3. Unified guest data
With a unified data set, your property can use this information to:
- Conduct loyalty campaigns to attract repeat guests
- Craft personalized marketing campaigns targeting specific guest segments.
- Drive revenue with personalized upselling and promotions.
- Streamline operational efficiency with guest room assignments and housekeeping preferences.
With advancements in AI, hoteliers’ abilities to predict guest needs and behaviors will continue to grow. For instance, if a repeat guest historically prefers late check-outs, hotel intelligence can preemptively offer this service based on the guest’s past behaviors. With Cloudbeds Intelligence, for example, segments and their optimal promotions will be automatically suggested for direct marketing campaigns.
The impact of robust guest profiles
Guest profiles transform the way you interact with your guests and have a significant impact on marketing strategies, guest experience, and revenue generation.
Personalized marketing activities
Targeted email campaigns: Reach guests with offers aligned to their preferences.
Special occasion promos: Leverage data on anniversaries or birthdays to automate celebratory offers, such as discounted stays or complimentary amenities.
Re-engagement strategies: If a guest hasn’t stayed with you in a while, invite them back with personalized incentives, like a free round of golf for a previously enthusiastic guest.
Enhanced guest experience
Room customization: Tailor your accommodations and occupancy for specific needs. For instance, providing two queen beds and a cot for a family of five or reserving quiet spaces for business travellers.
Tailored welcome gifts: Surprise and delight your guests with thoughtful gestures, like a bottle of champagne for guests celebrating their anniversary.
Proactive service recovery: Address prior guest issues before they arise again. Review notes from a guest’s profile to manage their preferences and behaviors and offer a complimentary upgrade upon arrival.
Increased revenue
Upselling opportunities: For guests with reservations at your hotel restaurant, suggest a relevant upsell, such as trying the tasting menu at your award-winning restaurant.
Optimizing room rates: Leverage guest profiles to understand your property’s patterns in guest stays during peak times for certain segments. For example, optimize your room pricing during Memorial Day to match accommodation demand from high-value guests.

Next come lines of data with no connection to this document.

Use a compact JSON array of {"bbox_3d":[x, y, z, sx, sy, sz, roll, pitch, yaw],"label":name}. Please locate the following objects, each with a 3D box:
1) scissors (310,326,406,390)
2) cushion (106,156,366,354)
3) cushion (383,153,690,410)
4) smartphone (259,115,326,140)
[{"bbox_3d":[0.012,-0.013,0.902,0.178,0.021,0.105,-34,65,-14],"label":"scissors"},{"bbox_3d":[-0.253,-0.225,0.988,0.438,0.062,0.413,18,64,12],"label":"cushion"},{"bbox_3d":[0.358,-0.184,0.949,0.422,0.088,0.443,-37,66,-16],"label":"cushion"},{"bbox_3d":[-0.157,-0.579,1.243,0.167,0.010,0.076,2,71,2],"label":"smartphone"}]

Loyalty: Reward frequent guests with loyalty programs and member perks, such as exclusive lounge access or discounted stays at your other locations.
Guest profiles: The foundation for memorable experiences
Guest profiles are no longer optional—they’re essential and will continue to remain vital as the hospitality industry evolves towards hyper-personalized hotel experiences.
By consolidating and leveraging guest data, you create personalized, efficient guest experiences and position your property for long-term success. This investment not only strengthens guest relationships but also empowers your team to deliver exceptional service.
With the right technology and strategies, you can transform every piece of guest data into an opportunity to delight, retain, and grow your customer base, building a reputation for excellence that sets your property apart in an increasingly competitive market.